Directions for this task:
In the post below on poetry quotes from July 2016, what nickname did Time once give Kenneth Rexroth?

Text block:
.....

Sixteen great quotes from the poetry I read in July 2016

Here’s my project. I read a poem a day, imbibe its rhythms and use this as an inspiration for my own writing. Because it’s 2016, I’ll choose 16 quotes from 16 of these poems to feature on A Bigger Brighter World so you’ll get to enjoy a taste of them too. I may not manage it every month. But, if I do, that will equal 16 poems a month for 12 months (meaning 192 poems by the end of the year). There’s still four months more of this excellent feast of poetry to look forward to …

1.  ‘Confusion’ by Kenneth Rexroth

At five o’clock it is a lonely colour in the city. / I pass your home in a rainy evening, / I can see you faintly, moving between lighted walls. / Late at night I sit before a white sheet of paper, / Until a fallen vermilion petal quivers before me.

Kenneth Rexroth was an American poet, translator and critical essayist. He is regarded as a central figure in the San Francisco Renaissance, and paved the groundwork for the movement. Although he did not consider himself to be a Beat poet, he was once dubbed ‘Father of the Beats’ by Time. He was among the first poets in the United States to explore traditional Japanese poetic forms such as haiku.

.....

Given information:
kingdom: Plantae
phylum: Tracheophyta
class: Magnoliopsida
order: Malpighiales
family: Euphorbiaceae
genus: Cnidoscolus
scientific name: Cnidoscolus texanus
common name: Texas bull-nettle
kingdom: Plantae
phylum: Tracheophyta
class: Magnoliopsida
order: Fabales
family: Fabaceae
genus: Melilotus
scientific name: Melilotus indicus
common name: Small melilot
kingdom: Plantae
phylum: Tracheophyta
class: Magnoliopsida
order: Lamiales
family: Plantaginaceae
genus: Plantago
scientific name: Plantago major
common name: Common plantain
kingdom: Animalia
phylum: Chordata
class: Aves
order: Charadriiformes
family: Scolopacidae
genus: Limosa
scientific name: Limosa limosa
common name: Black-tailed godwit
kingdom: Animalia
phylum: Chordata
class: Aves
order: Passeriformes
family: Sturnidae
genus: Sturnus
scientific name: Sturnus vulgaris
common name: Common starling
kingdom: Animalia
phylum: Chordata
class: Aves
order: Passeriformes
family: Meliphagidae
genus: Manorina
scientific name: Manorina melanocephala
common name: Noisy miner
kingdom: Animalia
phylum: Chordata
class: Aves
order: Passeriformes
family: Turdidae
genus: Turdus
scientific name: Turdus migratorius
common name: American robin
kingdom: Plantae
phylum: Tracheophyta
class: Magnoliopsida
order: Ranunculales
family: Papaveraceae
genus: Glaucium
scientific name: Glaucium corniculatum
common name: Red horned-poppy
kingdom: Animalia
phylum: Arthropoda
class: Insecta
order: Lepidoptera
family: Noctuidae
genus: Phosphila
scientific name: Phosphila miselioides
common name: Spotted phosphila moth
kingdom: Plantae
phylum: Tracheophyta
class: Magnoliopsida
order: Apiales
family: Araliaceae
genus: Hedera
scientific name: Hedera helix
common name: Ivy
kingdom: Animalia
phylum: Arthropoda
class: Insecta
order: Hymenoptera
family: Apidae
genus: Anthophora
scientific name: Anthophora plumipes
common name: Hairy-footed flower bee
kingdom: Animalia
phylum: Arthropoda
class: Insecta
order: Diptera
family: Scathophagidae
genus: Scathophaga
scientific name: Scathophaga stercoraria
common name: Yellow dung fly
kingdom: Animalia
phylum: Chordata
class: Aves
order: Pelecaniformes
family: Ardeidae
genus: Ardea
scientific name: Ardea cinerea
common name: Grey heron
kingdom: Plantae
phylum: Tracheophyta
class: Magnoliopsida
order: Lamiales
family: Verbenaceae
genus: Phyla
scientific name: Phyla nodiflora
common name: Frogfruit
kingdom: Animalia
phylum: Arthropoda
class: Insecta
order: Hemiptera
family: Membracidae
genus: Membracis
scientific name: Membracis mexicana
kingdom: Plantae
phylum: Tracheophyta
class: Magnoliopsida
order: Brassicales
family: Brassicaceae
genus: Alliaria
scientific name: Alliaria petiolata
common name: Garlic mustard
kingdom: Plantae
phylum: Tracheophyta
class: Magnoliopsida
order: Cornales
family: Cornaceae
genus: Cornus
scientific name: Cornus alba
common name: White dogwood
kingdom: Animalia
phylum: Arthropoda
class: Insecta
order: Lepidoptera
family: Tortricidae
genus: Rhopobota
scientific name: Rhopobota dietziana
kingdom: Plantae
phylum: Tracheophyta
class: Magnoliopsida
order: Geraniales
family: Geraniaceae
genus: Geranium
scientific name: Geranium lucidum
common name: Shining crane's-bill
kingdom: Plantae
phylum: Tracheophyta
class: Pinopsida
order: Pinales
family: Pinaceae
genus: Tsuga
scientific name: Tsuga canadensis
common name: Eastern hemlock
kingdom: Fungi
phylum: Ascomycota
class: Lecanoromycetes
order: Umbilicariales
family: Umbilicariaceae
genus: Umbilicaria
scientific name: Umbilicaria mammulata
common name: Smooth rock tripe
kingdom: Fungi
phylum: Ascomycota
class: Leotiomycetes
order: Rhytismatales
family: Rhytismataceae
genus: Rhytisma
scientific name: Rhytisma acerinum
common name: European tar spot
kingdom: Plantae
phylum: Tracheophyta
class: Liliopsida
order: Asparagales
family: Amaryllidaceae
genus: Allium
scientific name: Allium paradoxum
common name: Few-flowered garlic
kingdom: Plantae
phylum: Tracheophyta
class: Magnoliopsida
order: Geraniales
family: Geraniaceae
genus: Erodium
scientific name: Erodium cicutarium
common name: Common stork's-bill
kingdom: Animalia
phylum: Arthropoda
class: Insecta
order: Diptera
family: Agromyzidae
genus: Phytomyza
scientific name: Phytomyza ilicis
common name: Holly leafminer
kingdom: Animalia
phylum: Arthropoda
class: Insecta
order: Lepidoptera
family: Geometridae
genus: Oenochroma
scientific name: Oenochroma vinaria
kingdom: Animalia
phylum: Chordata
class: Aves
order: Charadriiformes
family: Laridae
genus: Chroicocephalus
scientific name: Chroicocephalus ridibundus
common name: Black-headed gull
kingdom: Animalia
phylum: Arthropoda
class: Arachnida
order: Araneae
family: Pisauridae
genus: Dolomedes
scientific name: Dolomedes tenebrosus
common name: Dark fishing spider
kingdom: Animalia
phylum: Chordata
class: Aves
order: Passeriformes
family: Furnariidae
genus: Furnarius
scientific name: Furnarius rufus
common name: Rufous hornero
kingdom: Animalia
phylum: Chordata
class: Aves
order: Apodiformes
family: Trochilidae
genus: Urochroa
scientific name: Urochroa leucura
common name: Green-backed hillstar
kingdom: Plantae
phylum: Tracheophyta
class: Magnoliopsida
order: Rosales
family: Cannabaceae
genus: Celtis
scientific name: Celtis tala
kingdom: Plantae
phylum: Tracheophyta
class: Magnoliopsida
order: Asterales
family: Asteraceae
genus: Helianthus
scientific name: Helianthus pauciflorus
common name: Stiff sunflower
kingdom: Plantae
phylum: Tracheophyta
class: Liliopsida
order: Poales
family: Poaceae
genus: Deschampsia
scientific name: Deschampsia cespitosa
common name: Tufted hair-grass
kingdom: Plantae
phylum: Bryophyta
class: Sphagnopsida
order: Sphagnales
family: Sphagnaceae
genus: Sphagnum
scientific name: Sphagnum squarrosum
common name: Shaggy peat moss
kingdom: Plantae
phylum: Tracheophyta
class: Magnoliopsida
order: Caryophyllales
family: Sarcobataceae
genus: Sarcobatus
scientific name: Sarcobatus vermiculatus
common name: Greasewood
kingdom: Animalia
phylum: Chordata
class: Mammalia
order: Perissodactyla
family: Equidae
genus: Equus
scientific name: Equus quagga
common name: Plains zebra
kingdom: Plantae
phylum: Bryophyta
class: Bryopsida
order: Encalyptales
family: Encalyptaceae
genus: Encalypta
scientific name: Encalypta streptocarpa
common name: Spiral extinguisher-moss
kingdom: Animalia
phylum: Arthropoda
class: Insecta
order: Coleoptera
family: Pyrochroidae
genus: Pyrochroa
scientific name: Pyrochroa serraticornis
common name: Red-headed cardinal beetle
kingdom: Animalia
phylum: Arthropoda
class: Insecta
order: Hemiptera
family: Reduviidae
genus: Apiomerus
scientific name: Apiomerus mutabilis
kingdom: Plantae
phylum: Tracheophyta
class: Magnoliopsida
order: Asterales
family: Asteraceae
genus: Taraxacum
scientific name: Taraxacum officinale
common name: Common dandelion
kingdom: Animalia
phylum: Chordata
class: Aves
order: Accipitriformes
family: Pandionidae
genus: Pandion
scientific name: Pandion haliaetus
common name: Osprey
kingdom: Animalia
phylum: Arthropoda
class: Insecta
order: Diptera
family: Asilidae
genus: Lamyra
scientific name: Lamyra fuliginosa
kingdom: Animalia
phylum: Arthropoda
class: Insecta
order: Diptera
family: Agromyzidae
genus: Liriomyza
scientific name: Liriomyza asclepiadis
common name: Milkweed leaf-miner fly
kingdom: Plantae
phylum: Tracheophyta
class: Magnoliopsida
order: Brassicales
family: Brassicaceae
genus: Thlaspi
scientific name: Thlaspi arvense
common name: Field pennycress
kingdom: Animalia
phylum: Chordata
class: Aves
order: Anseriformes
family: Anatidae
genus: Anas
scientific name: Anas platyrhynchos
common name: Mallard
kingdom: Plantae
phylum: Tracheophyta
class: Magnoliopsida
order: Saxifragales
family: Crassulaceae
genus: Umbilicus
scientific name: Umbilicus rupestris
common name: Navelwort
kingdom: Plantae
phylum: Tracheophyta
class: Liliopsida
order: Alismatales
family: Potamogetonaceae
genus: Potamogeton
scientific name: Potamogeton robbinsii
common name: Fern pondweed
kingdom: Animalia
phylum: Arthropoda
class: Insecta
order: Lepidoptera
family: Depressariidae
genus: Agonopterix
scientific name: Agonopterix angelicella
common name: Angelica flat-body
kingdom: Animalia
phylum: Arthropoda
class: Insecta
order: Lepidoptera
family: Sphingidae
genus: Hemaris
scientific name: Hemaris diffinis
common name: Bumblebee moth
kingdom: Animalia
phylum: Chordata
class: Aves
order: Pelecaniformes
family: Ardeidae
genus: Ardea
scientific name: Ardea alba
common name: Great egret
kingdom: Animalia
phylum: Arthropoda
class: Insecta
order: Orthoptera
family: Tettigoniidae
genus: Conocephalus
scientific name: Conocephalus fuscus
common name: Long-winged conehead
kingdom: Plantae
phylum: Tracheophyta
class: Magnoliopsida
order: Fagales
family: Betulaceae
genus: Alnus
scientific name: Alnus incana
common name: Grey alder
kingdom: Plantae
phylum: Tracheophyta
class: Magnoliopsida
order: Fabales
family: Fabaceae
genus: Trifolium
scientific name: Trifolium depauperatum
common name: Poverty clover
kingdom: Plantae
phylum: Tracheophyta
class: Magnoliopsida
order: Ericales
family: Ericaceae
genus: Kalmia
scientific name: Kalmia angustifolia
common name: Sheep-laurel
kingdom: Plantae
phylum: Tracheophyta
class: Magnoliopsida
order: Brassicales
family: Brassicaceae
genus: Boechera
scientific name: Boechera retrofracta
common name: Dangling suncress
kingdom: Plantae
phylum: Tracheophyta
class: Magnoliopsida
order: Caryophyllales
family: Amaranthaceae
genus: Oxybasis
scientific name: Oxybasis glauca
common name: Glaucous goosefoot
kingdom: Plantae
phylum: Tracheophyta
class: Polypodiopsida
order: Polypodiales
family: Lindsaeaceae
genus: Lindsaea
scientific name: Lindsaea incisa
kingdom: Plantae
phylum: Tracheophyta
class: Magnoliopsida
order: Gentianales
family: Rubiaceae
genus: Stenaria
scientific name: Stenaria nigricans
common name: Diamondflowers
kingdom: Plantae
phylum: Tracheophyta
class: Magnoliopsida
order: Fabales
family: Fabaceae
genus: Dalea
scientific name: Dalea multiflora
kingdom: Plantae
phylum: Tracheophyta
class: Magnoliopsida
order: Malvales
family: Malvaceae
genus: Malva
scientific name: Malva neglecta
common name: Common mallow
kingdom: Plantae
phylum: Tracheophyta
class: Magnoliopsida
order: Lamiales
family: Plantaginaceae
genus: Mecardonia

.....

Worked answer:
"Father of the Beats"